▸ **Problem requirements**: A word-for-word copy of every entry below is required; the images do not belong in it.

▸ **Entries supplied**:
——————————

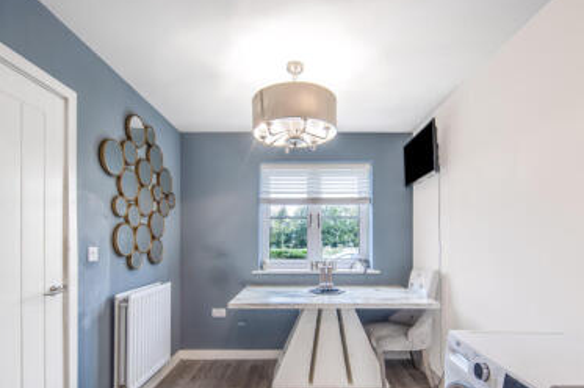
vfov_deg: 54.5
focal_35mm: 23
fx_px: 373
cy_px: 239
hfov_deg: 76.1
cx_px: 297
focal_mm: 18
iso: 80
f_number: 5.6
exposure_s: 1/8
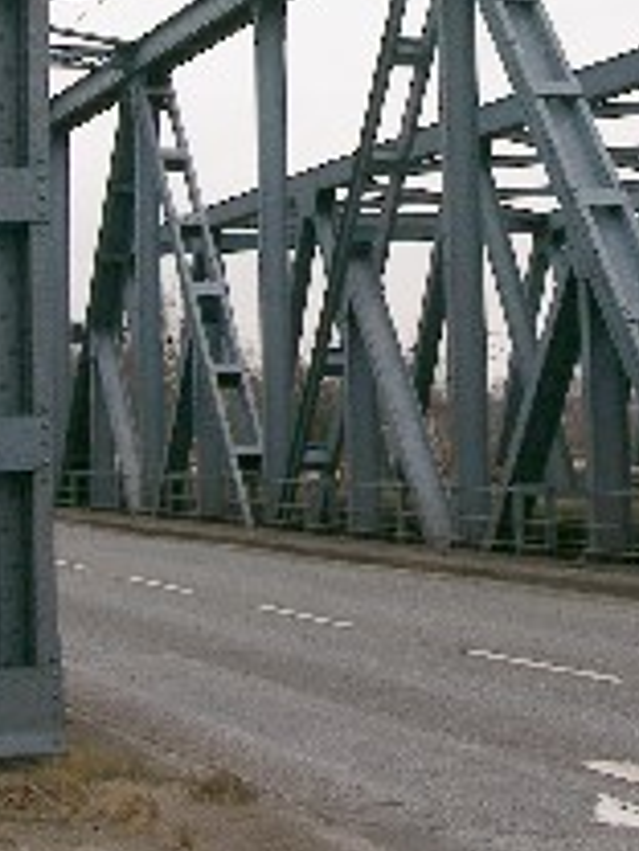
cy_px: 6
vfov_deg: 19.3
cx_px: 410
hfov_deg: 14.9
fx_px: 2437
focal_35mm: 99
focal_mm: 8.9
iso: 50
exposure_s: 1/73.7
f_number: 5.6
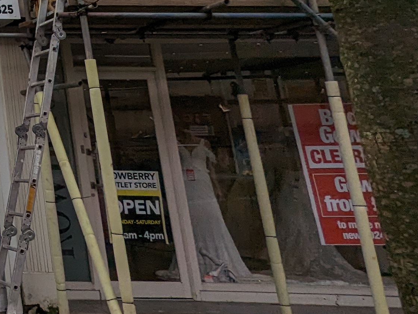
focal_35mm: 58
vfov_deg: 23.7
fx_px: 700
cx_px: -304
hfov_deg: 22.4
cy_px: -27
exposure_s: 1/3717
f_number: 2.2
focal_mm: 2.35
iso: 51
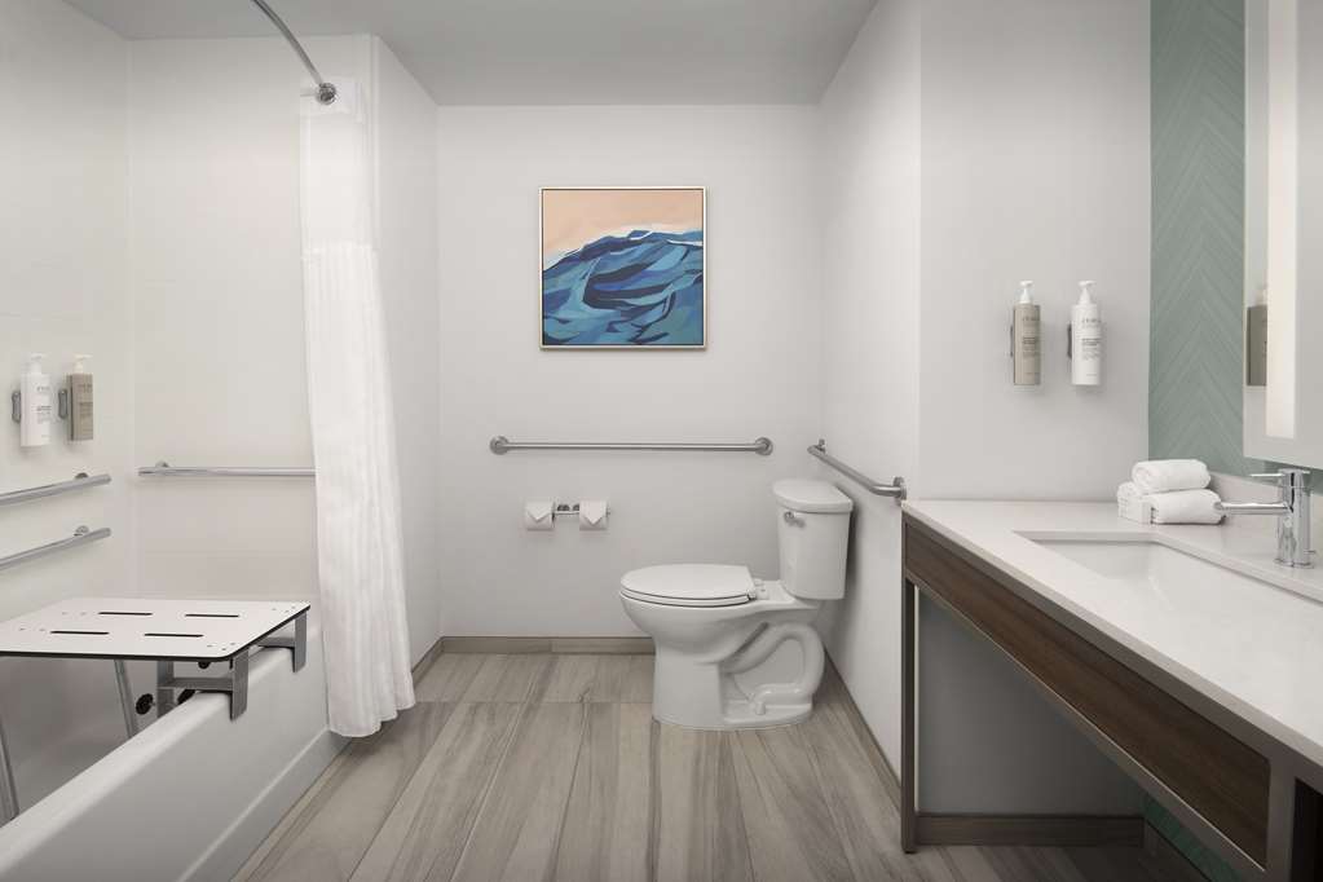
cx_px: 662
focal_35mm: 18
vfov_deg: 67.4
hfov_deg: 90.0
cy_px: 441
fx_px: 661
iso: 50
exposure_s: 1
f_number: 11
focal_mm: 18
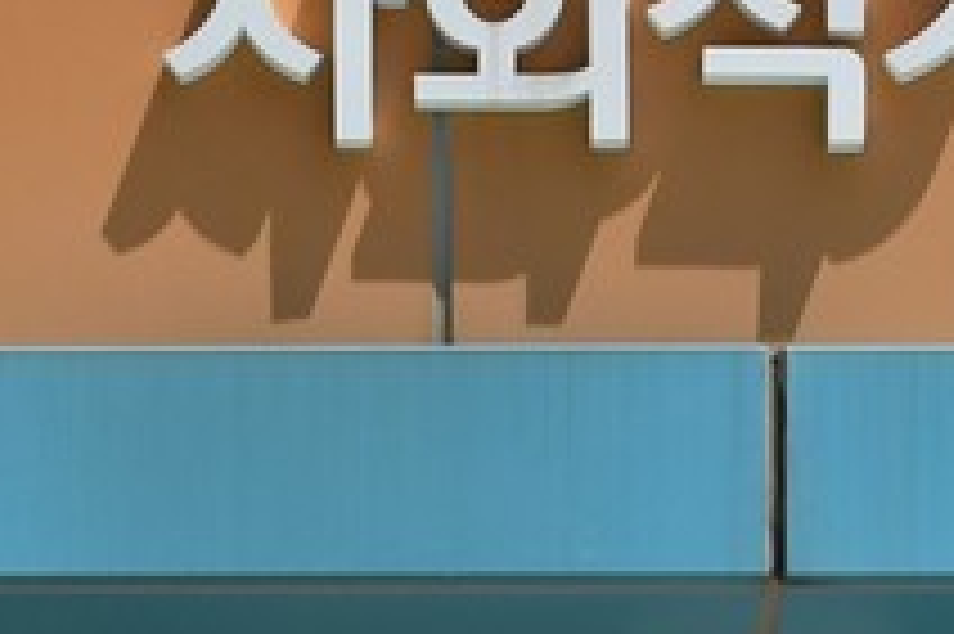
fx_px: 6884
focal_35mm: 260
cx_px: 504
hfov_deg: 7.9
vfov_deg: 5.0
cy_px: 1801
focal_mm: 29
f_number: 8
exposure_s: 1/1600
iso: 800
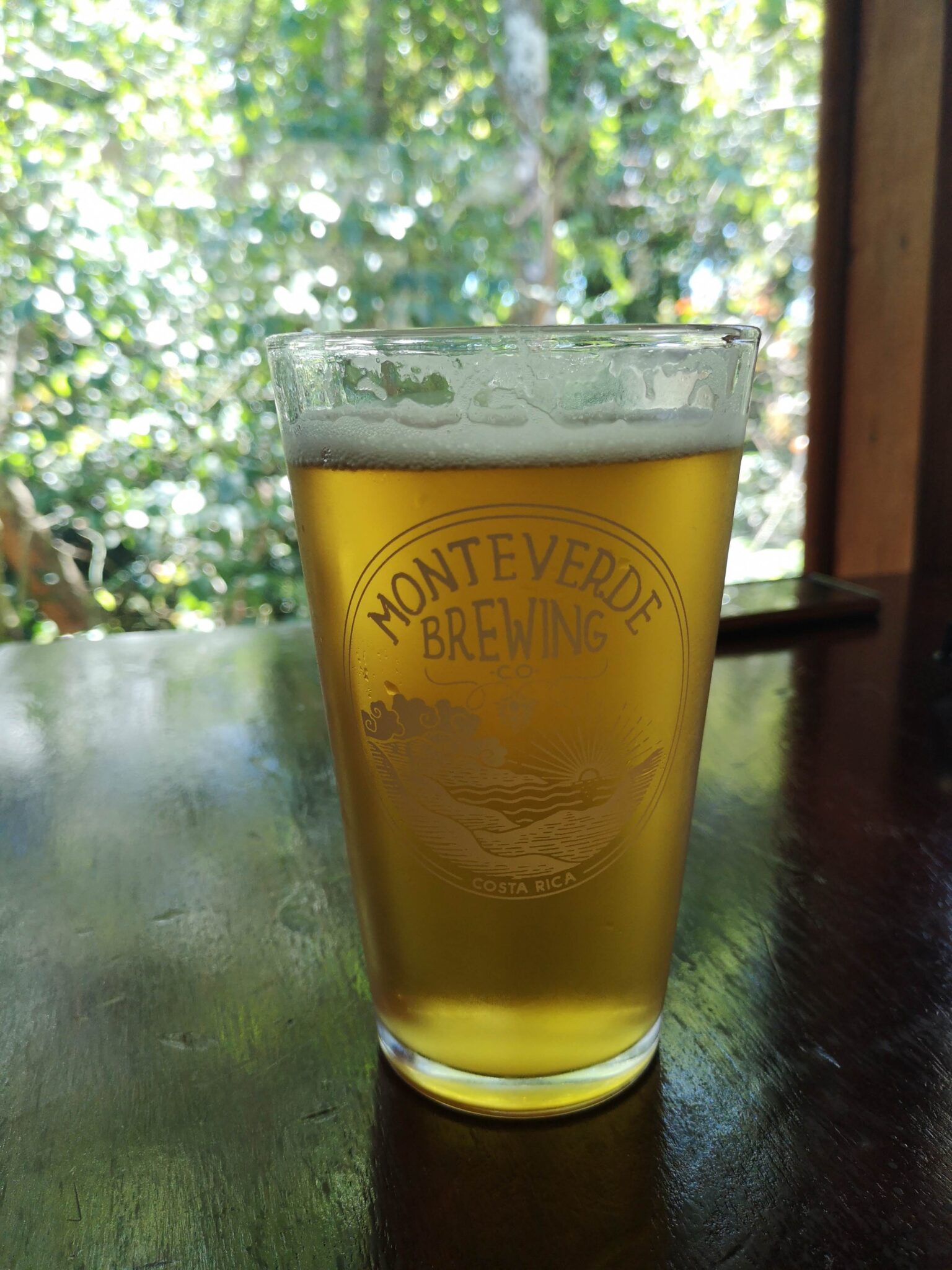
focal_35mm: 27
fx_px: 990
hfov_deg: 51.4
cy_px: 635
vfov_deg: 65.3
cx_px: 476
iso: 100
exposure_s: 1/120
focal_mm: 3.95
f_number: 1.8
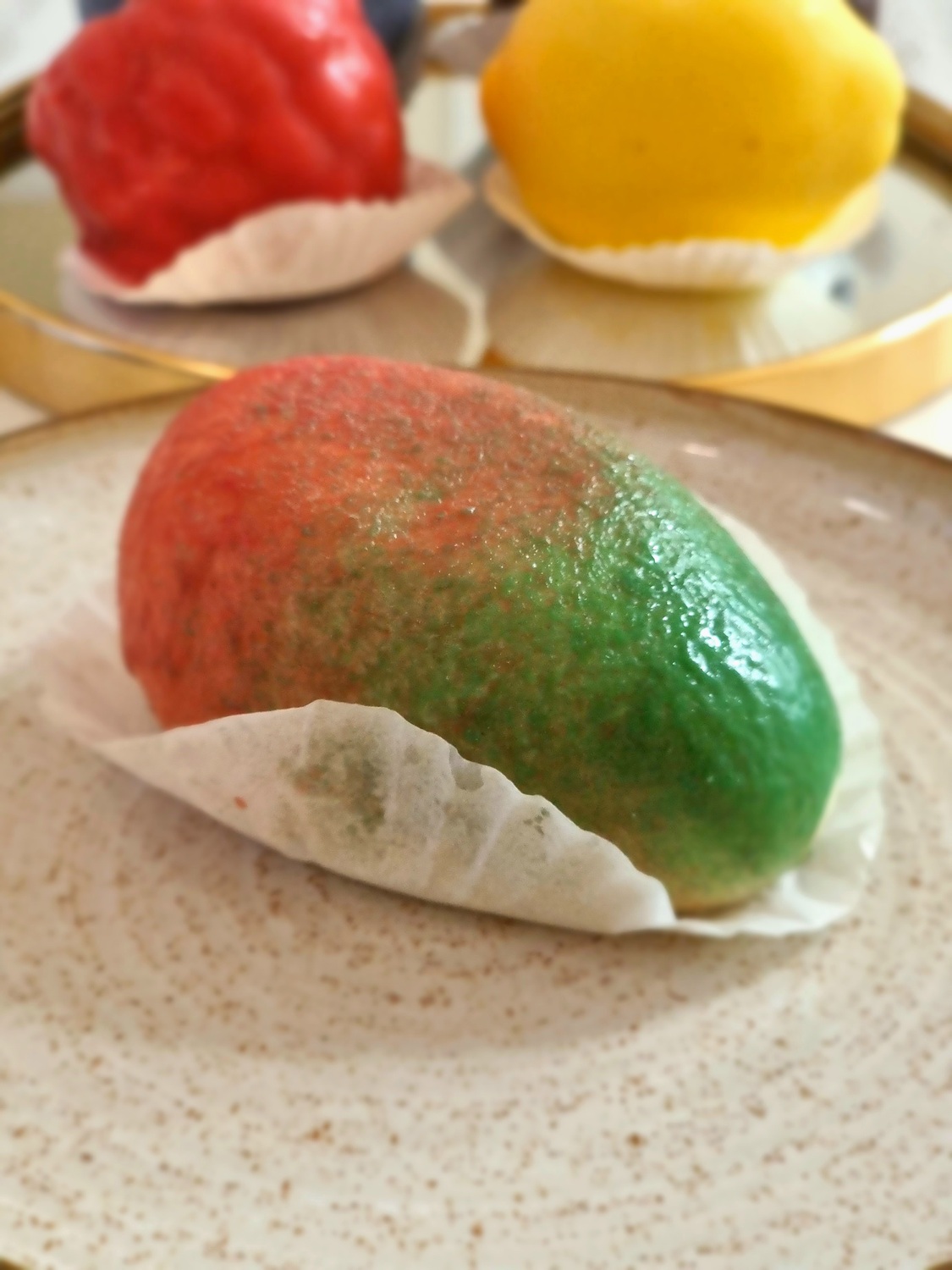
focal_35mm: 72
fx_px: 2640
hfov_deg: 20.4
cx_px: 476
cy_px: 635
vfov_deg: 27.0
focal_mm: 9
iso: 320
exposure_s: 1/33
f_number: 2.4
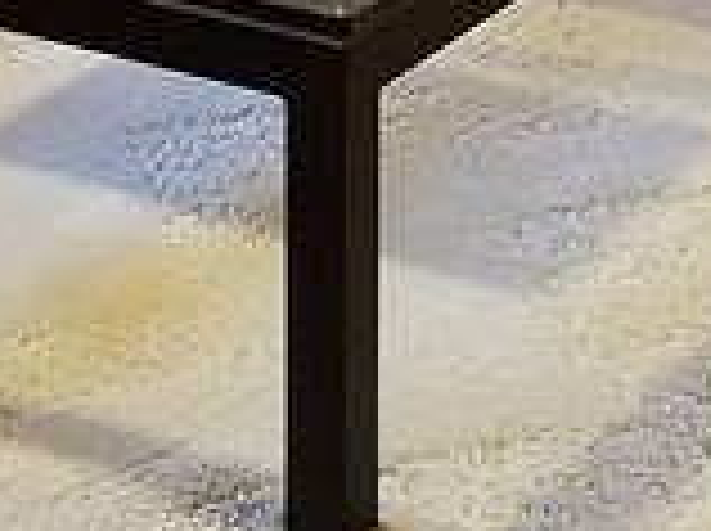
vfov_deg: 8.3
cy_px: -580
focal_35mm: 169
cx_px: 414
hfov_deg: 11.7
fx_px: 3466
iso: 250
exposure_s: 1/24
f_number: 1.7
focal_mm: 4.2
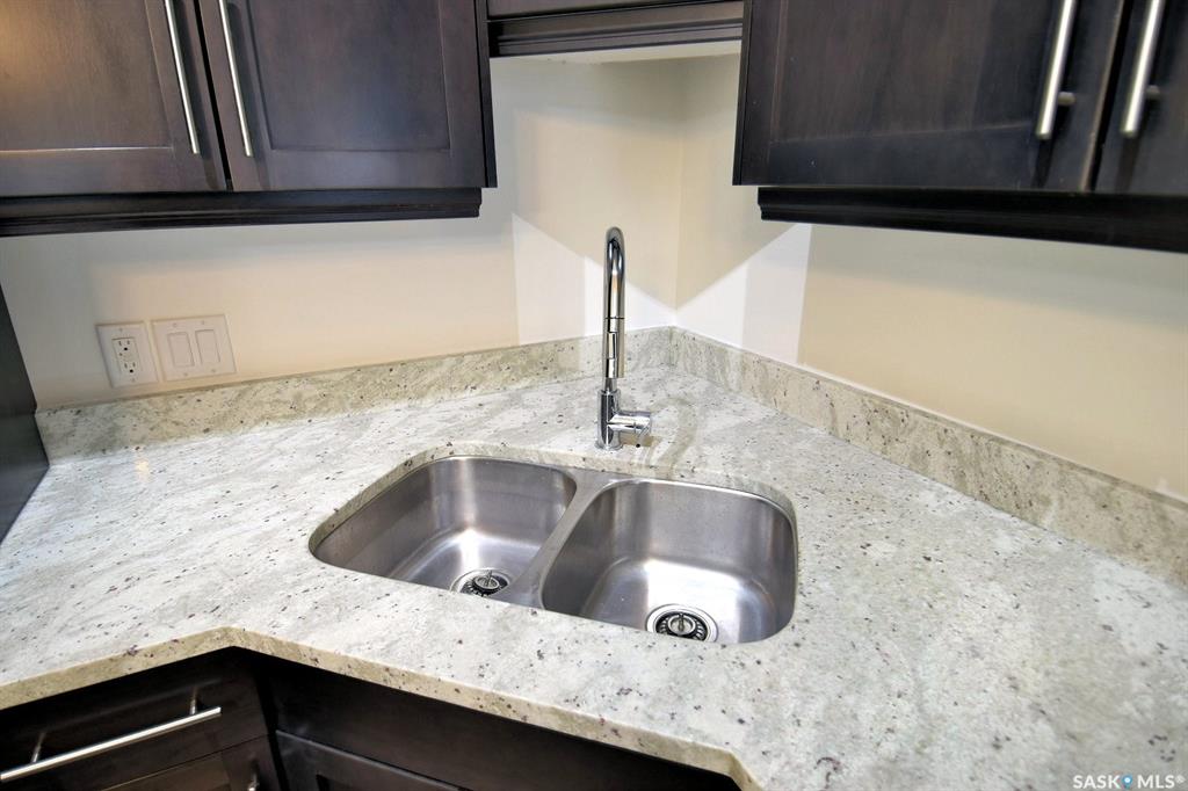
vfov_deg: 67.3
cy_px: 396
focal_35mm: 18
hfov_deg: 90.0
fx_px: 594
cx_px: 594
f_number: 4
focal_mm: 12
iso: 200
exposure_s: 1/8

——————————

▸ **Response to the exercise**:
vfov_deg: 54.5
focal_35mm: 23
fx_px: 373
cy_px: 239
hfov_deg: 76.1
cx_px: 297
focal_mm: 18
iso: 80
f_number: 5.6
exposure_s: 1/8
cy_px: 6
vfov_deg: 19.3
cx_px: 410
hfov_deg: 14.9
fx_px: 2437
focal_35mm: 99
focal_mm: 8.9
iso: 50
exposure_s: 1/73.7
f_number: 5.6
focal_35mm: 58
vfov_deg: 23.7
fx_px: 700
cx_px: -304
hfov_deg: 22.4
cy_px: -27
exposure_s: 1/3717
f_number: 2.2
focal_mm: 2.35
iso: 51
cx_px: 662
focal_35mm: 18
vfov_deg: 67.4
hfov_deg: 90.0
cy_px: 441
fx_px: 661
iso: 50
exposure_s: 1
f_number: 11
focal_mm: 18
fx_px: 6884
focal_35mm: 260
cx_px: 504
hfov_deg: 7.9
vfov_deg: 5.0
cy_px: 1801
focal_mm: 29
f_number: 8
exposure_s: 1/1600
iso: 800
focal_35mm: 27
fx_px: 990
hfov_deg: 51.4
cy_px: 635
vfov_deg: 65.3
cx_px: 476
iso: 100
exposure_s: 1/120
focal_mm: 3.95
f_number: 1.8
focal_35mm: 72
fx_px: 2640
hfov_deg: 20.4
cx_px: 476
cy_px: 635
vfov_deg: 27.0
focal_mm: 9
iso: 320
exposure_s: 1/33
f_number: 2.4
vfov_deg: 8.3
cy_px: -580
focal_35mm: 169
cx_px: 414
hfov_deg: 11.7
fx_px: 3466
iso: 250
exposure_s: 1/24
f_number: 1.7
focal_mm: 4.2
vfov_deg: 67.3
cy_px: 396
focal_35mm: 18
hfov_deg: 90.0
fx_px: 594
cx_px: 594
f_number: 4
focal_mm: 12
iso: 200
exposure_s: 1/8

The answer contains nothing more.